Other People’s Rhetoric
Let’s revisit Deborah Cameron’s article yet again, because judging by the comments on my comments, I didn’t make myself clear. Or perhaps I did and people disagree anyway, or perhaps I’m just dead wrong. But I want to try to clarify one or two points all the same. The disagreement is with what I said about the different value we place (the culture we live in places) on thoughts and feelings. I do think that difference exists, I do think there is a seldom-examined or -questioned assumption that feelings are good, authentic, spontaneous, real, honest, natural, and for all those reasons and perhaps more, better than thoughts. Some readers point out that the distinction between thoughts and feelings is not clear-cut – and I agree with that, I realize it’s not. But I’m talking about the rhetoric rather than the reality. It seems to me it doesn’t really matter for the purposes of this particular discussion whether it makes sense to separate and oppose thoughts and feelings, because the point is that that’s what the rhetoric does, that’s what the culture does, that’s what other people do. Tell them to stop opposing feelings and thoughts, heart and head; don’t bother telling me, I already know.
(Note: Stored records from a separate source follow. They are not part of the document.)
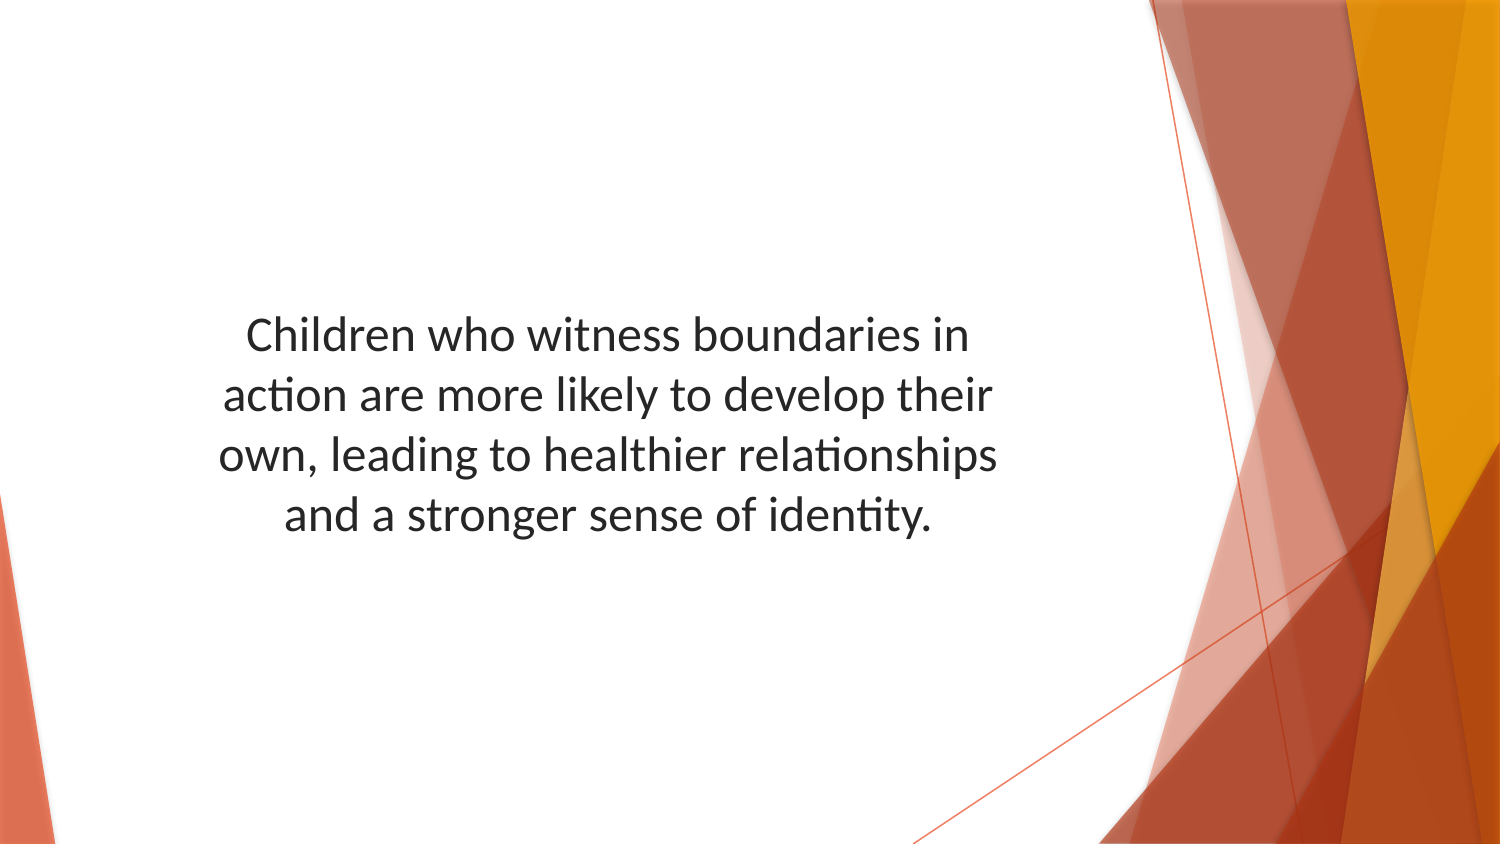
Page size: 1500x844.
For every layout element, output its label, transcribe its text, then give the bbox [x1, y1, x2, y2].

list Children who witness boundaries in action are more likely to develop their own, leading to healthier relationships and a stronger sense of identity. [171, 114, 1046, 729]
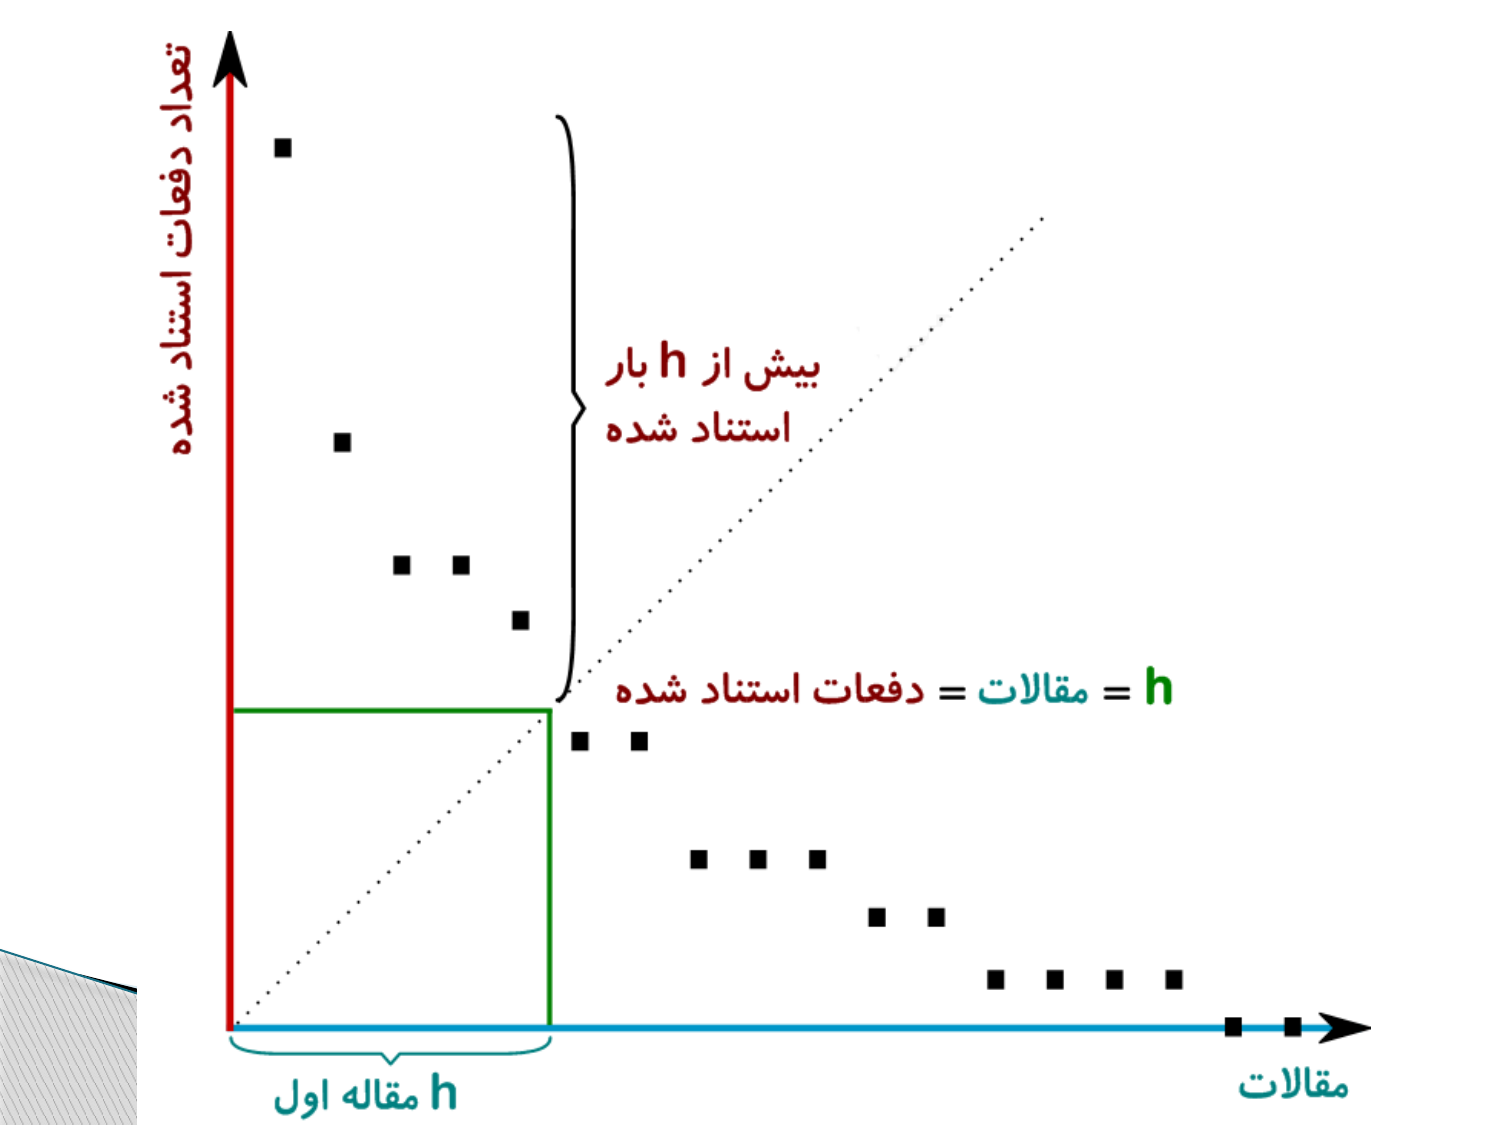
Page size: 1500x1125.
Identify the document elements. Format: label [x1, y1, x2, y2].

picture [137, 31, 1371, 1125]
For example, a quotation in Cameron’s book Good to Talk?, from ‘Circle Time’, a bit of advice on ‘teaching interpersonal and communication skills that is used in some British schools’:
Within the circle children are encouraged to talk about their feelings and about problems that may have arisen at school…
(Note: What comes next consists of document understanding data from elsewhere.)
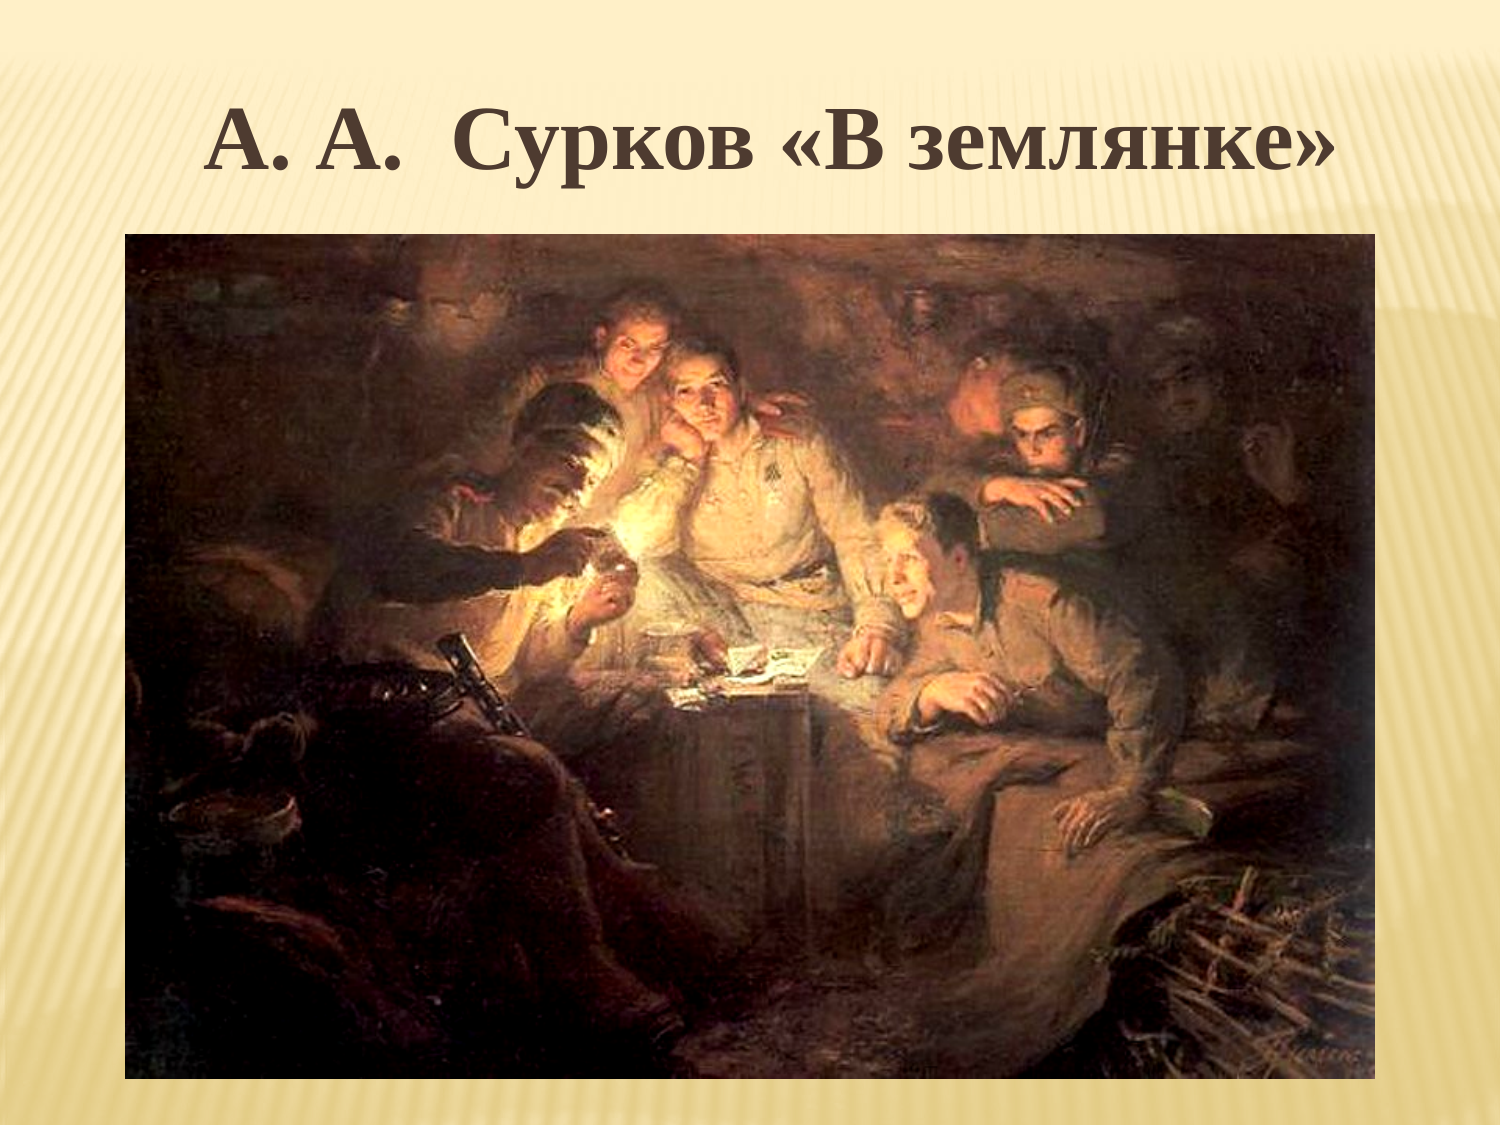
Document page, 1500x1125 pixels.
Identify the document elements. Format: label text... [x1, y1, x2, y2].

text_box А. А. Сурков «В землянке» [117, 70, 1383, 195]
picture [124, 234, 1376, 1079]
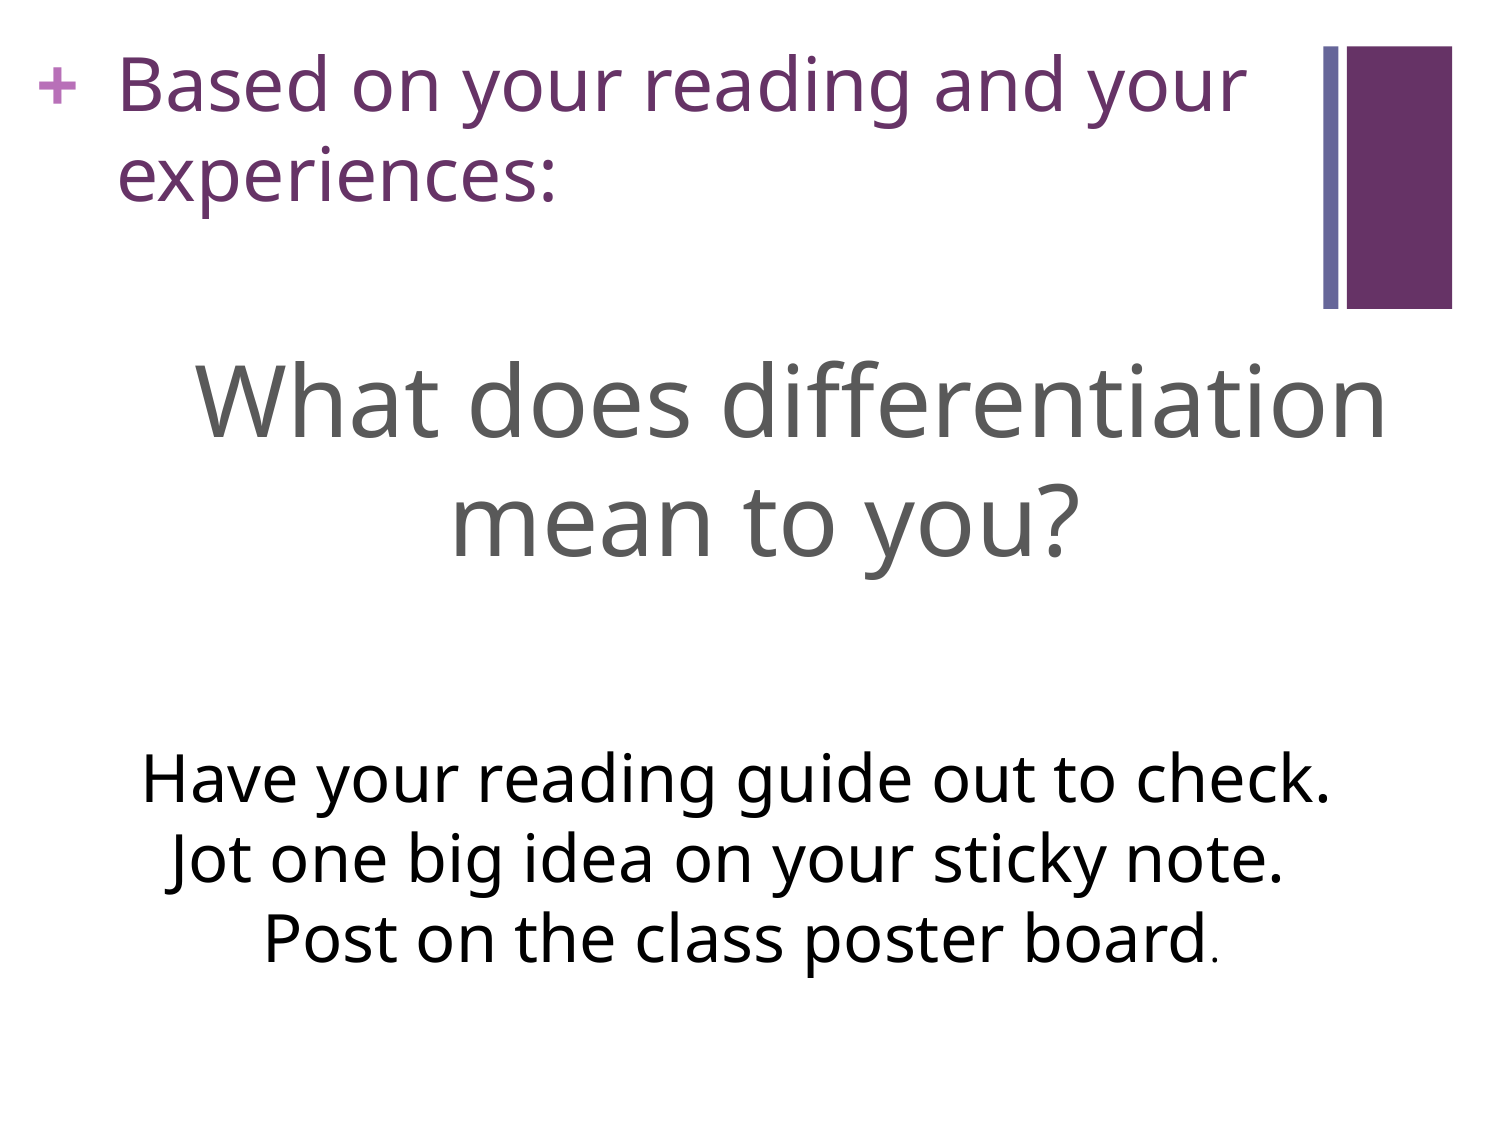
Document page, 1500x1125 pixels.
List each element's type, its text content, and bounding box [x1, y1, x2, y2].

text_box Have your reading guide out to check. Jot one big idea on your sticky note. Post on the class poster board. [126, 728, 1366, 983]
title Based on your reading and your experiences: [101, 29, 1341, 213]
list What does differentiation mean to you? [81, 329, 1426, 641]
Pure boilerplate, of course, and that’s my point. People are always encouraged to talk about feelings, full stop, not about feelings and thoughts. Now, granted, and here is where we probably just have to agree to differ, if I do have to choose one to talk about and say is better than the other, I will choose thoughts. I do think that when the two are separated there is an entrenched cultural habit (blame D.H. Lawrence, if you like) to say and believe that feelings are better, and I would reverse that if I could. But even leaving that aside, even without that disagreement, I still think there is room to notice and ponder and question the complete omission of thoughts. I think that is part of the subtext of Cameron’s article, and I think it’s worth making supertext, that is to say, explicit.
Here is part of that quotation from the article again:
The main premise of the ‘Mars and Venus’ literature is exactly the one restated by BT—that men are far less at ease than women with self-revelation and the verbalizing of emotional states.
Again. There is a whole set of implicit assumptions there. That self-revelation equates to verbalizing emotional states and not cognitive ones. Yes, the two bleed into each other and overlap, of course they do, but then why is emotional the only word used there? If both are involved, why are both not mentioned?
Oh dear, I ought to write a book myself, no doubt, but it would be such an effort.